Researchers at Imperial College London have developed a new approach that allows man-made materials to communicate with natural repair systems in the body to improve wound healing. They designed traction force-activated payloads (TrAPs) that could be incorporated into a range of medical biomaterials to enable selective activation of proteins by different types of cells during wound healing, such as collagen sponges that treat pressure sores and burns, and implants for bone repair.

This new technique actively works with tissues to drive healing, significant as materials are usually passive bystanders during tissue repair, and wound healing is a highly dynamic, coordinated process involving many different cells over time. TrAPs could offer a way to design materials that communicate with these different cells in different ways and at different times, to constructively promote the process of tissue repair.

When the body becomes injured, cells move through the collagen “scaffolds” in wounds, moving the scaffold, and activating healing proteins that start to repair the damaged tissue. As described in Advanced Materials [Stejskalová et al. Adv. Mater. (2019) DOI: 10.1002/adma.201806380], the team designed TrAPs to recreate this method of natural healing by folding DNA segments into 3D patterns called aptamers that hold on tightly to proteins. A customisable “handle” was then fastened so that cells could attach themselves at one end, before attaching the opposite end to a scaffold such as collagen.

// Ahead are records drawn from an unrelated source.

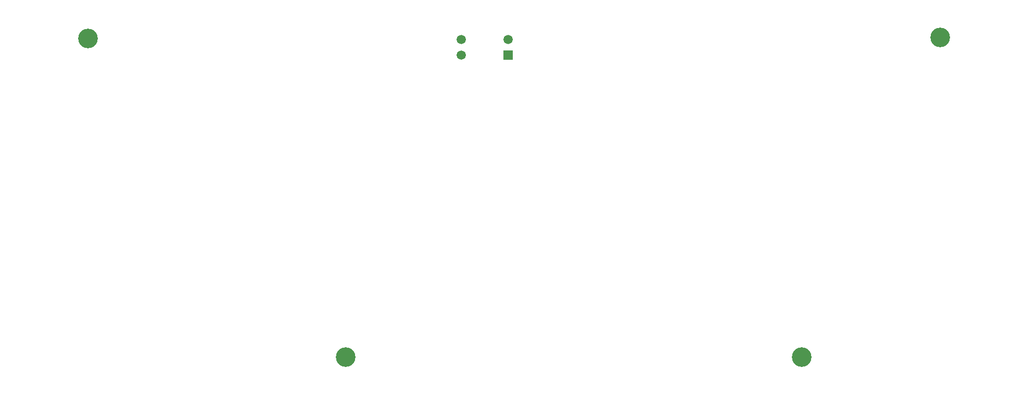
<source format=gbr>
%TF.GenerationSoftware,KiCad,Pcbnew,8.0.2*%
%TF.CreationDate,2025-02-09T16:12:03+01:00*%
%TF.ProjectId,FT25_AMS_Slave_fr,46543235-5f41-44d5-935f-536c6176655f,rev?*%
%TF.SameCoordinates,Original*%
%TF.FileFunction,Soldermask,Bot*%
%TF.FilePolarity,Negative*%
%FSLAX46Y46*%
G04 Gerber Fmt 4.6, Leading zero omitted, Abs format (unit mm)*
G04 Created by KiCad (PCBNEW 8.0.2) date 2025-02-09 16:12:03*
%MOMM*%
%LPD*%
G01*
G04 APERTURE LIST*
%ADD10C,0.100000*%
%ADD11C,3.200000*%
%ADD12R,1.500000X1.500000*%
%ADD13C,1.500000*%
G04 APERTURE END LIST*
D10*
%TO.C,*%
X86250000Y-74750000D03*
%TD*%
%TO.C,*%
X212800000Y-99800000D03*
%TD*%
%TO.C,*%
X212800000Y-74300000D03*
%TD*%
%TO.C,*%
X189400000Y-139400000D03*
%TD*%
%TO.C,*%
X215300000Y-74300000D03*
%TD*%
%TO.C,*%
X61000000Y-74400000D03*
%TD*%
%TO.C,*%
X105800000Y-115000000D03*
%TD*%
%TO.C,*%
X119950000Y-74800000D03*
%TD*%
%TO.C,*%
X63850000Y-83650000D03*
%TD*%
%TO.C,*%
X118850000Y-74800000D03*
%TD*%
%TO.C,*%
X59500000Y-74400000D03*
%TD*%
%TO.C,*%
X62400000Y-99900000D03*
%TD*%
D11*
%TO.C,H1*%
X68400000Y-78900000D03*
%TD*%
D10*
%TO.C,*%
X189050000Y-113350000D03*
%TD*%
%TO.C,*%
X116250000Y-134800000D03*
%TD*%
%TO.C,*%
X194000000Y-74800000D03*
%TD*%
%TO.C,*%
X58100000Y-74400000D03*
%TD*%
%TO.C,*%
X155900000Y-74750000D03*
%TD*%
%TO.C,*%
X162600000Y-134850000D03*
%TD*%
%TO.C,*%
X58100000Y-99900000D03*
%TD*%
%TO.C,*%
X163700000Y-134850000D03*
%TD*%
%TO.C,*%
X105300000Y-139300000D03*
%TD*%
%TO.C,*%
X201600000Y-99300000D03*
%TD*%
%TO.C,*%
X105800000Y-116100000D03*
%TD*%
%TO.C,*%
X189050000Y-114400000D03*
%TD*%
%TO.C,*%
X61000000Y-99900000D03*
%TD*%
%TO.C,*%
X189400000Y-136200000D03*
%TD*%
%TO.C,*%
X105300000Y-136100000D03*
%TD*%
%TO.C,*%
X154850000Y-74750000D03*
%TD*%
%TO.C,*%
X83100000Y-99350000D03*
%TD*%
%TO.C,*%
X216600000Y-99800000D03*
%TD*%
%TO.C,*%
X117800000Y-74800000D03*
%TD*%
D11*
%TO.C,H3*%
X184500000Y-130800000D03*
%TD*%
D12*
%TO.C,S101*%
X136760000Y-81620000D03*
D13*
X136760000Y-79080000D03*
X129140000Y-79080000D03*
X129140000Y-81620000D03*
%TD*%
D11*
%TO.C,H2*%
X207000000Y-78800000D03*
%TD*%
D10*
%TO.C,*%
X211500000Y-84150000D03*
%TD*%
%TO.C,*%
X214100000Y-74300000D03*
%TD*%
%TO.C,*%
X214100000Y-99800000D03*
%TD*%
%TO.C,*%
X195100000Y-74800000D03*
%TD*%
%TO.C,*%
X118400000Y-134800000D03*
%TD*%
%TO.C,*%
X84100000Y-74750000D03*
%TD*%
%TO.C,*%
X216600000Y-74300000D03*
%TD*%
%TO.C,*%
X211500000Y-82000000D03*
%TD*%
%TO.C,*%
X189400000Y-137800000D03*
%TD*%
%TO.C,*%
X202700000Y-99300000D03*
%TD*%
%TO.C,*%
X117300000Y-134800000D03*
%TD*%
%TO.C,*%
X105800000Y-117150000D03*
%TD*%
%TO.C,*%
X164750000Y-134850000D03*
%TD*%
%TO.C,*%
X200550000Y-99300000D03*
%TD*%
%TO.C,*%
X62400000Y-74400000D03*
%TD*%
%TO.C,*%
X157000000Y-74750000D03*
%TD*%
%TO.C,*%
X63850000Y-82550000D03*
%TD*%
%TO.C,*%
X59500000Y-99900000D03*
%TD*%
%TO.C,*%
X85150000Y-74750000D03*
%TD*%
%TO.C,*%
X192950000Y-74800000D03*
%TD*%
%TO.C,*%
X189050000Y-112250000D03*
%TD*%
%TO.C,*%
X211500000Y-83100000D03*
%TD*%
D11*
%TO.C,H4*%
X110300000Y-130800000D03*
%TD*%
D10*
%TO.C,*%
X84150000Y-99350000D03*
%TD*%
%TO.C,*%
X215300000Y-99800000D03*
%TD*%
%TO.C,*%
X63850000Y-84700000D03*
%TD*%
%TO.C,*%
X85250000Y-99350000D03*
%TD*%
%TO.C,*%
X105300000Y-137700000D03*
%TD*%
M02*

</source>
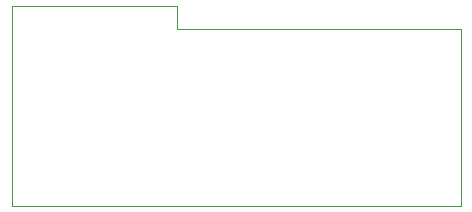
<source format=gbr>
%TF.GenerationSoftware,KiCad,Pcbnew,7.0.9-1.fc39*%
%TF.CreationDate,2023-12-29T10:16:04-08:00*%
%TF.ProjectId,M0116,4d303131-362e-46b6-9963-61645f706362,rev?*%
%TF.SameCoordinates,Original*%
%TF.FileFunction,Profile,NP*%
%FSLAX46Y46*%
G04 Gerber Fmt 4.6, Leading zero omitted, Abs format (unit mm)*
G04 Created by KiCad (PCBNEW 7.0.9-1.fc39) date 2023-12-29 10:16:04*
%MOMM*%
%LPD*%
G01*
G04 APERTURE LIST*
%TA.AperFunction,Profile*%
%ADD10C,0.100000*%
%TD*%
G04 APERTURE END LIST*
D10*
X100000000Y-117000000D02*
X138000000Y-117000000D01*
X138000000Y-117000000D02*
X138000000Y-102000000D01*
X114000000Y-100000000D02*
X100000000Y-100000000D01*
X100000000Y-100000000D02*
X100000000Y-117000000D01*
X138000000Y-102000000D02*
X114000000Y-102000000D01*
X114000000Y-102000000D02*
X114000000Y-100000000D01*
M02*

</source>
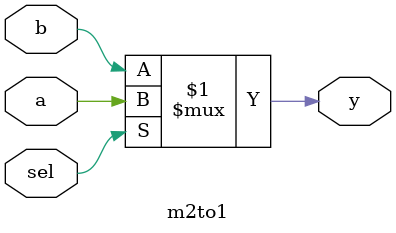
<source format=v>
module m2to1 (
   input wire a,    
	input wire b, 	 
   input wire sel,  
   output wire y   
);
    assign y = (sel) ? a : b;

endmodule
</source>
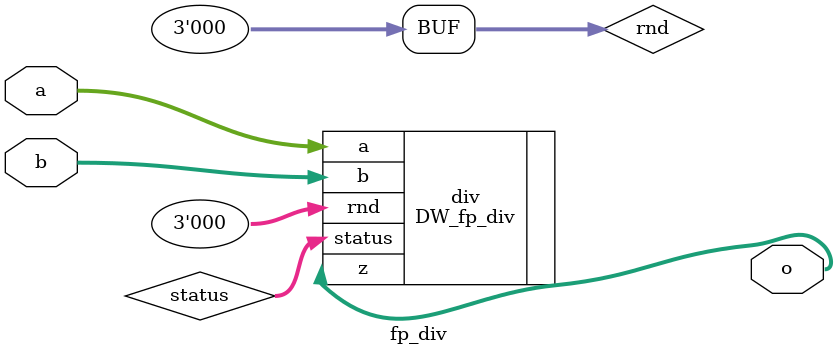
<source format=v>
module fp_div (
    input [15:0] a,
    input [15:0] b,
    output [15:0] o
);

wire [2:0] rnd = 3'b0;
wire [7:0] status;

DW_fp_div #(
    .sig_width(7),
    .exp_width(8),
    .ieee_compliance(1'b1)
) div (
    .a(a),
    .b(b),
    .rnd(rnd),
    .z(o),
    .status(status)
);

endmodule

</source>
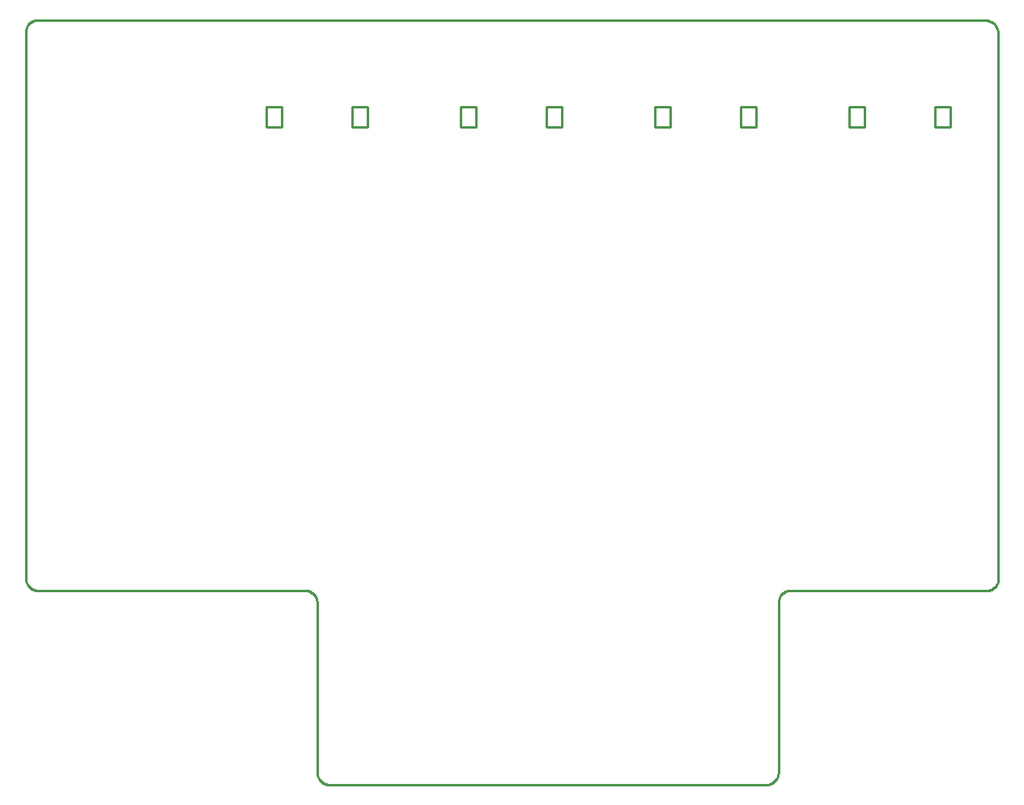
<source format=gbr>
G04 EAGLE Gerber RS-274X export*
G75*
%MOMM*%
%FSLAX34Y34*%
%LPD*%
%IN*%
%IPPOS*%
%AMOC8*
5,1,8,0,0,1.08239X$1,22.5*%
G01*
%ADD10C,0.254000*%


D10*
X0Y215900D02*
X48Y214793D01*
X193Y213695D01*
X433Y212613D01*
X766Y211556D01*
X1190Y210533D01*
X1701Y209550D01*
X2297Y208616D01*
X2971Y207737D01*
X3720Y206920D01*
X4537Y206171D01*
X5416Y205497D01*
X6350Y204901D01*
X7333Y204390D01*
X8356Y203966D01*
X9413Y203633D01*
X10495Y203393D01*
X11593Y203248D01*
X12700Y203200D01*
X292100Y203200D01*
X293207Y203152D01*
X294305Y203007D01*
X295387Y202767D01*
X296444Y202434D01*
X297467Y202010D01*
X298450Y201499D01*
X299384Y200903D01*
X300263Y200229D01*
X301080Y199480D01*
X301829Y198663D01*
X302503Y197784D01*
X303099Y196850D01*
X303610Y195867D01*
X304034Y194844D01*
X304367Y193787D01*
X304607Y192705D01*
X304752Y191607D01*
X304800Y190500D01*
X304800Y12700D01*
X304848Y11593D01*
X304993Y10495D01*
X305233Y9413D01*
X305566Y8356D01*
X305990Y7333D01*
X306501Y6350D01*
X307097Y5416D01*
X307771Y4537D01*
X308520Y3720D01*
X309337Y2971D01*
X310216Y2297D01*
X311150Y1701D01*
X312133Y1190D01*
X313156Y766D01*
X314213Y433D01*
X315295Y193D01*
X316393Y48D01*
X317500Y0D01*
X774700Y0D01*
X775807Y48D01*
X776905Y193D01*
X777987Y433D01*
X779044Y766D01*
X780067Y1190D01*
X781050Y1701D01*
X781984Y2297D01*
X782863Y2971D01*
X783680Y3720D01*
X784429Y4537D01*
X785103Y5416D01*
X785699Y6350D01*
X786210Y7333D01*
X786634Y8356D01*
X786967Y9413D01*
X787207Y10495D01*
X787352Y11593D01*
X787400Y12700D01*
X787400Y190500D01*
X787448Y191607D01*
X787593Y192705D01*
X787833Y193787D01*
X788166Y194844D01*
X788590Y195867D01*
X789101Y196850D01*
X789697Y197784D01*
X790371Y198663D01*
X791120Y199480D01*
X791937Y200229D01*
X792816Y200903D01*
X793750Y201499D01*
X794733Y202010D01*
X795756Y202434D01*
X796813Y202767D01*
X797895Y203007D01*
X798993Y203152D01*
X800100Y203200D01*
X1003300Y203200D01*
X1004359Y203080D01*
X1005424Y203053D01*
X1006488Y203118D01*
X1007541Y203276D01*
X1008577Y203525D01*
X1009588Y203864D01*
X1010565Y204289D01*
X1011501Y204798D01*
X1012389Y205387D01*
X1013223Y206050D01*
X1013995Y206784D01*
X1014701Y207583D01*
X1015335Y208440D01*
X1015891Y209348D01*
X1016366Y210302D01*
X1016756Y211294D01*
X1017058Y212316D01*
X1017270Y213360D01*
X1017270Y784860D01*
X1017270Y786135D01*
X1017158Y787406D01*
X1016937Y788662D01*
X1016606Y789894D01*
X1016170Y791092D01*
X1015631Y792248D01*
X1014993Y793352D01*
X1014261Y794396D01*
X1013441Y795373D01*
X1012539Y796275D01*
X1011562Y797095D01*
X1010517Y797826D01*
X1009413Y798463D01*
X1008257Y799002D01*
X1007058Y799438D01*
X1005827Y799768D01*
X1004571Y799989D01*
X1003300Y800100D01*
X12700Y800100D01*
X11593Y800052D01*
X10495Y799907D01*
X9413Y799667D01*
X8356Y799334D01*
X7333Y798910D01*
X6350Y798399D01*
X5416Y797803D01*
X4537Y797129D01*
X3720Y796380D01*
X2971Y795563D01*
X2297Y794684D01*
X1701Y793750D01*
X1190Y792767D01*
X766Y791744D01*
X433Y790687D01*
X193Y789605D01*
X48Y788507D01*
X0Y787400D01*
X0Y215900D01*
X545000Y688000D02*
X561000Y688000D01*
X561000Y709000D01*
X545000Y709000D01*
X545000Y688000D01*
X455000Y688000D02*
X471000Y688000D01*
X471000Y709000D01*
X455000Y709000D01*
X455000Y688000D01*
X951400Y688000D02*
X967400Y688000D01*
X967400Y709000D01*
X951400Y709000D01*
X951400Y688000D01*
X861400Y688000D02*
X877400Y688000D01*
X877400Y709000D01*
X861400Y709000D01*
X861400Y688000D01*
X748200Y688000D02*
X764200Y688000D01*
X764200Y709000D01*
X748200Y709000D01*
X748200Y688000D01*
X658200Y688000D02*
X674200Y688000D01*
X674200Y709000D01*
X658200Y709000D01*
X658200Y688000D01*
X251800Y688000D02*
X267800Y688000D01*
X267800Y709000D01*
X251800Y709000D01*
X251800Y688000D01*
X341800Y688000D02*
X357800Y688000D01*
X357800Y709000D01*
X341800Y709000D01*
X341800Y688000D01*
M02*

</source>
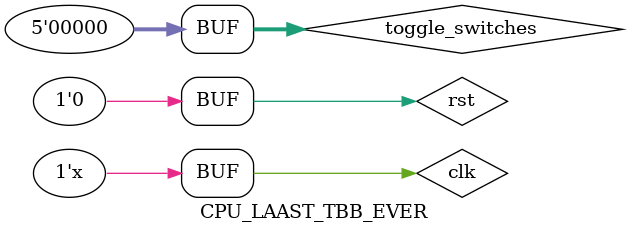
<source format=v>
`timescale 1ns / 1ps


module CPU_LAAST_TBB_EVER;

	// Inputs
	reg clk;
	reg rst;
	reg [4:0] toggle_switches;

	// Outputs
	wire [3:0] enabler_segment;
	wire [6:0] sevent;

	// Instantiate the Unit Under Test (UUT)
	DataPath uut (
		.clk(clk), 
		.rst(rst), 
		.toggle_switches(toggle_switches), 
		.enabler_segment(enabler_segment), 
		.sevent(sevent)
	);
always#5 clk=~clk;
	initial begin
		// Initialize Inputs
		clk = 0;
		rst =1;
		toggle_switches = 0;

		// Wait 100 ns for global reset to finish
		#10;
		rst = 0;
        
		// Add stimulus here

	end
      
endmodule


</source>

Tests showed that cells pulled on the TrAPs as they crawled through the collagen scaffolds, which made them unravel to reveal and activate the proteins that inform the healing cells to grow and multiply. By changing the “handle”, they could also alter which type of cell can grab hold and pull, allowing them to tailor the method to release particular therapeutic proteins. As it can be adapted to different cell types, it could be utilised for a range of injuries, including scar tissue after heart attacks, damaged nerves and fractured bones.

This is the first example of an engineered, materials-based technology based on cells pulling on materials as a trigger to release and activate proteins. It is also the first demonstration that the activation and release of proteins can be made to be selective for different types of cells. As team leader Ben Almquist told Materials Today, “Combined, these features create the potential to design new biomaterials that function autonomously deep inside the body over time to encourage the healing of damaged tissues”.

The researchers have began to test ways of optimally using TrAPs to promote the healing of damaged tissues in vivo, which could offer insight into translating the technology for clinical use, and are looking into traction forces as a trigger for controlled release, which could assist the development of dynamic biomaterials that interact constructively with cells and tissues.